* ABOUT THIS EXERCISE
Reproduce the listing below verbatim, starting at the line that contains "Rank the categories" and ending at the line that contains "How many intersections". Omit the pictures.

* RECORD EXCERPTS
○ ○ ○
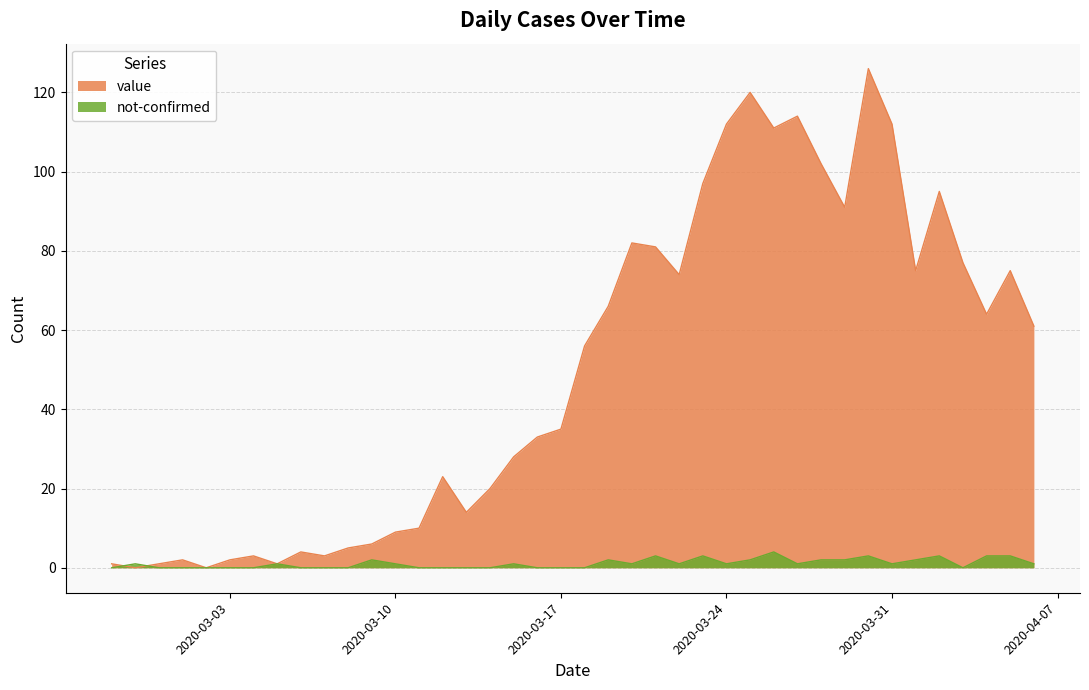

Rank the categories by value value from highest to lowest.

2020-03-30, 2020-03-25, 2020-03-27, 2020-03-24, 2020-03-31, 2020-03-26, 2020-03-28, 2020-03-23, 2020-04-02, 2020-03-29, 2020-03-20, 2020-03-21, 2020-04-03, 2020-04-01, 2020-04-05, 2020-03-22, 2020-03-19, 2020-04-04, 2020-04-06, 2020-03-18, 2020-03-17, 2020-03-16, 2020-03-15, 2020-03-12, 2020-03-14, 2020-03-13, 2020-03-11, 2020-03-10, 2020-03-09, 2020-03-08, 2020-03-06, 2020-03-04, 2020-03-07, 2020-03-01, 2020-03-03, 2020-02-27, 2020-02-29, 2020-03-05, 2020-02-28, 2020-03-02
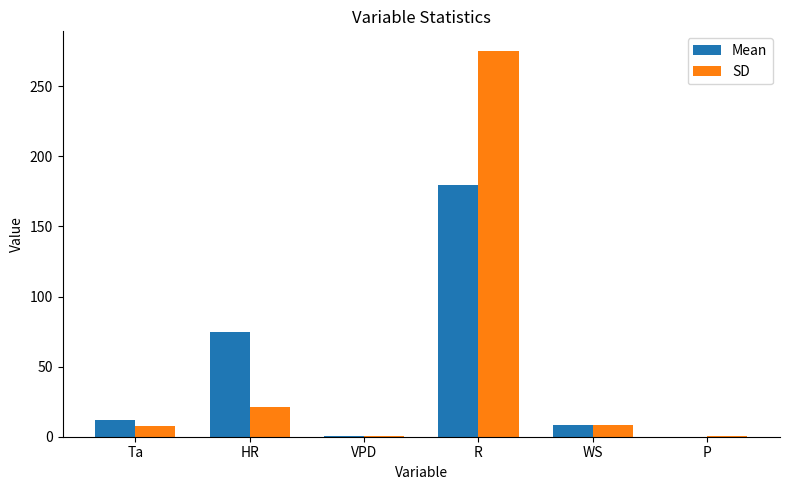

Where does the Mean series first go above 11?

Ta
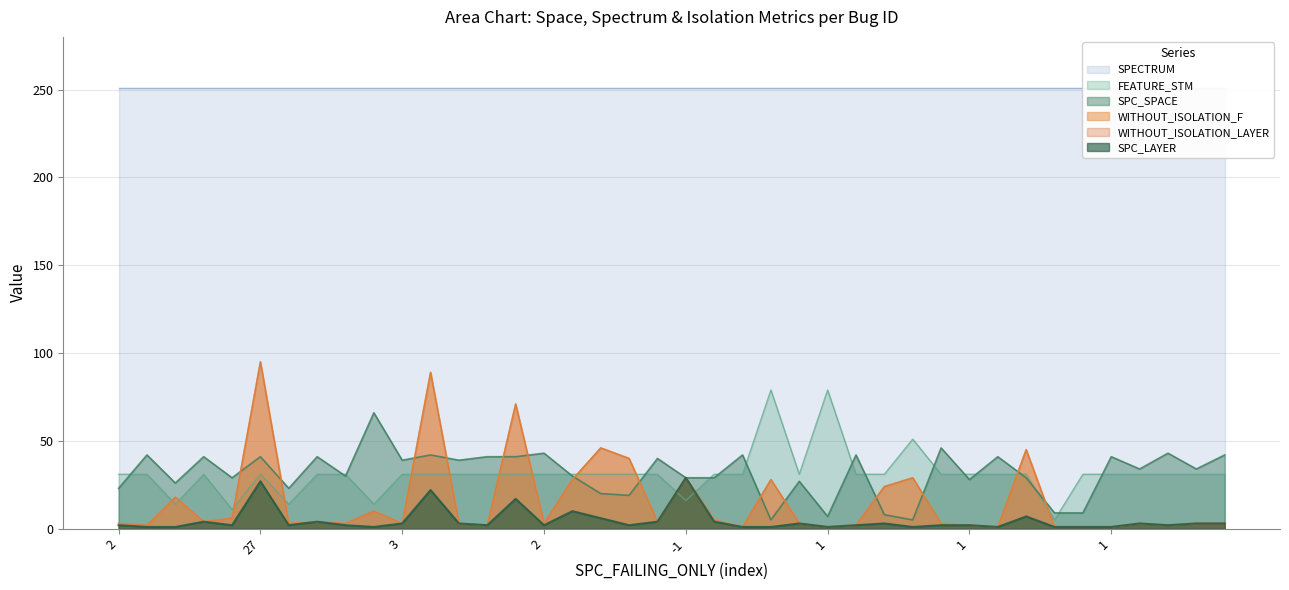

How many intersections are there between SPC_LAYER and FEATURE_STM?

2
○ ○ ○
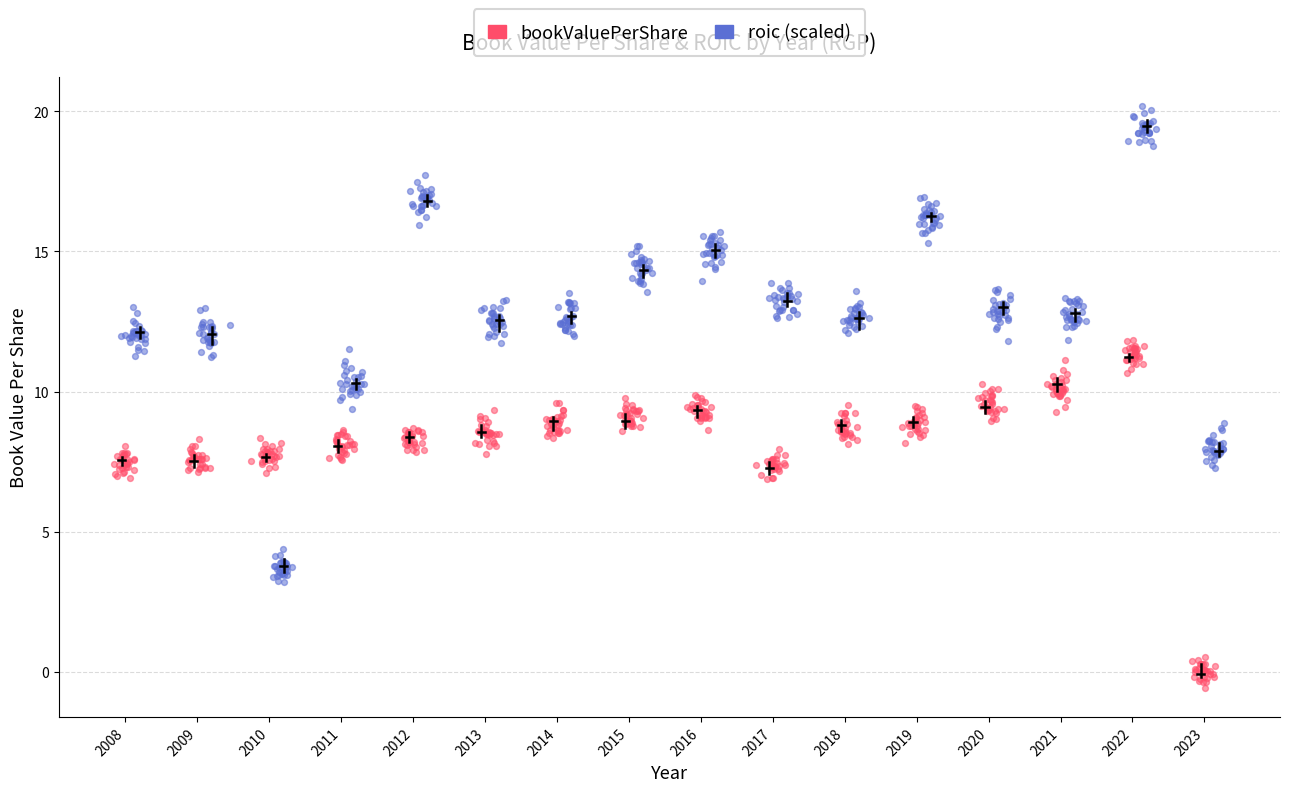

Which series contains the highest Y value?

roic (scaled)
○ ○ ○
* OUTPUT FOR THIS TASK
Rank the categories by value value from highest to lowest.

2020-03-30, 2020-03-25, 2020-03-27, 2020-03-24, 2020-03-31, 2020-03-26, 2020-03-28, 2020-03-23, 2020-04-02, 2020-03-29, 2020-03-20, 2020-03-21, 2020-04-03, 2020-04-01, 2020-04-05, 2020-03-22, 2020-03-19, 2020-04-04, 2020-04-06, 2020-03-18, 2020-03-17, 2020-03-16, 2020-03-15, 2020-03-12, 2020-03-14, 2020-03-13, 2020-03-11, 2020-03-10, 2020-03-09, 2020-03-08, 2020-03-06, 2020-03-04, 2020-03-07, 2020-03-01, 2020-03-03, 2020-02-27, 2020-02-29, 2020-03-05, 2020-02-28, 2020-03-02

Where does the Mean series first go above 11?

Ta

How many intersections are there between SPC_LAYER and FEATURE_STM?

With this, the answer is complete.